Sandwich
Catherine Newman
Pick it up: If you’re in the mood for a complicated beach read. If you are part of the sandwich generation - you will find a kindred spirit in Rocky.
The narrator Rocky (or Rachel), is a mother in her fifties, who is with her family on their annual summer vacation on Cape Cod, something they have been doing for two decades. Rocky is the "sandwich generation" – caught between her aging parents (who join them for part of the holiday, Rocky watching them constantly and closely for any signs of deterioration, riddled with thoughts of losing them) and her two young adult children Jamie and Willa. Jamie and Willa, in their early twenties, are intelligent, funny, and loving children. Rocky loves every moment she gets to be with them, aware that they are making their own lives now (Jamie’s long time girlfriend Maya is also with them). She has a loving husband Nick who is the calm and patient sort, and a great father.
The family stays at the same rental every year and the whole place - the house, the beach, the same old restaurants they go to - is filled with memories for Rocky. She knows, as they are all together this week - in what feels to her like a moment suspended in time - that she has everything she could possibly want.
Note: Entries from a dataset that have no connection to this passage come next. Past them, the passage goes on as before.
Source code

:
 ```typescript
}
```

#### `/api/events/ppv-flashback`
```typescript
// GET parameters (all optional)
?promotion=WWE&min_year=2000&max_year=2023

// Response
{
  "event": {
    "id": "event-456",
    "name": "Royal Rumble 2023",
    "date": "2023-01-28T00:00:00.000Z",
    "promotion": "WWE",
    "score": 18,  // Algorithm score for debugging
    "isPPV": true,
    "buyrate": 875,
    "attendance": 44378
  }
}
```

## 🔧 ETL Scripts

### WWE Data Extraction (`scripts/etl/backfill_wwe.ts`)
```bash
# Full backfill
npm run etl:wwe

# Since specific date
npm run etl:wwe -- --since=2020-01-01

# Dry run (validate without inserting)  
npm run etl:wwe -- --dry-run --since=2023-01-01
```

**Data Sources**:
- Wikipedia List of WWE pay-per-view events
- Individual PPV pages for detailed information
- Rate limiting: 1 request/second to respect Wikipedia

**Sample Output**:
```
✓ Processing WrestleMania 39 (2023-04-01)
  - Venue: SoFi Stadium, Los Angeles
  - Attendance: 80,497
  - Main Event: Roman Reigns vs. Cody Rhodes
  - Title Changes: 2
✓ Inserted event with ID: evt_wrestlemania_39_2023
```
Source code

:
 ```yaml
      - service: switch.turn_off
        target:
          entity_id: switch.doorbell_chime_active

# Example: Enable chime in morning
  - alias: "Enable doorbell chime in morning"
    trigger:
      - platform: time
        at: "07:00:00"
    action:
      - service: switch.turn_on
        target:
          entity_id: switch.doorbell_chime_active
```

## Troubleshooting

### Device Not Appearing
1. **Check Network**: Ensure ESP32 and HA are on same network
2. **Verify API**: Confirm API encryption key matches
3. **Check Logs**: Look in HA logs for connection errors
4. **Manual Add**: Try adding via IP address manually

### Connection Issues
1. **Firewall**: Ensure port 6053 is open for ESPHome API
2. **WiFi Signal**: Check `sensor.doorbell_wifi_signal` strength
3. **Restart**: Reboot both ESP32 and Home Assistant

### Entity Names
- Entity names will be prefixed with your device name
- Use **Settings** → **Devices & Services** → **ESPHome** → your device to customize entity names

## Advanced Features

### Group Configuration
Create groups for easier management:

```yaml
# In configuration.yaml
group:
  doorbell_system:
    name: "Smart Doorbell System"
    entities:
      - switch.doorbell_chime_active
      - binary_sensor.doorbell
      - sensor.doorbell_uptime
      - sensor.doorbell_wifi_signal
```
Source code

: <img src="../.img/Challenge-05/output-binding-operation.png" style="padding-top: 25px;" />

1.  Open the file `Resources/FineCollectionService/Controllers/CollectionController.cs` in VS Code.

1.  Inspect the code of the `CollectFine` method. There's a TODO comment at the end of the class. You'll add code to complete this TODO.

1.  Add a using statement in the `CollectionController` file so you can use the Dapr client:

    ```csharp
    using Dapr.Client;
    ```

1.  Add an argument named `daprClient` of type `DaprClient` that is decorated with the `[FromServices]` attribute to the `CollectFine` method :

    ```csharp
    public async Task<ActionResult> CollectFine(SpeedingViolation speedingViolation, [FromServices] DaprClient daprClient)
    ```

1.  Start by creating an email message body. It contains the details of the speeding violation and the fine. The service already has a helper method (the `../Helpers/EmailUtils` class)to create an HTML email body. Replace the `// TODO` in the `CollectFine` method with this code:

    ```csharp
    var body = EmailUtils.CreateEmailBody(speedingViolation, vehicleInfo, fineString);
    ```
And yet, this year feels a little different for Rocky. She is navigating the hormonal shifts of menopause, experiencing bouts of both rage and melancholy, that mostly find their way onto Nick. As the week progresses, she is triggered in to revisiting memories from past summers, thinking about the choices she made, the secrets she holds on to, and how she might move forward.
The novel is honest about what the experience of motherhood means in all its pain and messiness for women when it comes to their phsyical, as well as emotional, selves. How an abundance of love can also be intertwined with constant anxiety. About how we can have love and pain and fear and loss all tied up together all the time in our lives, and still find a way to be okay, to live.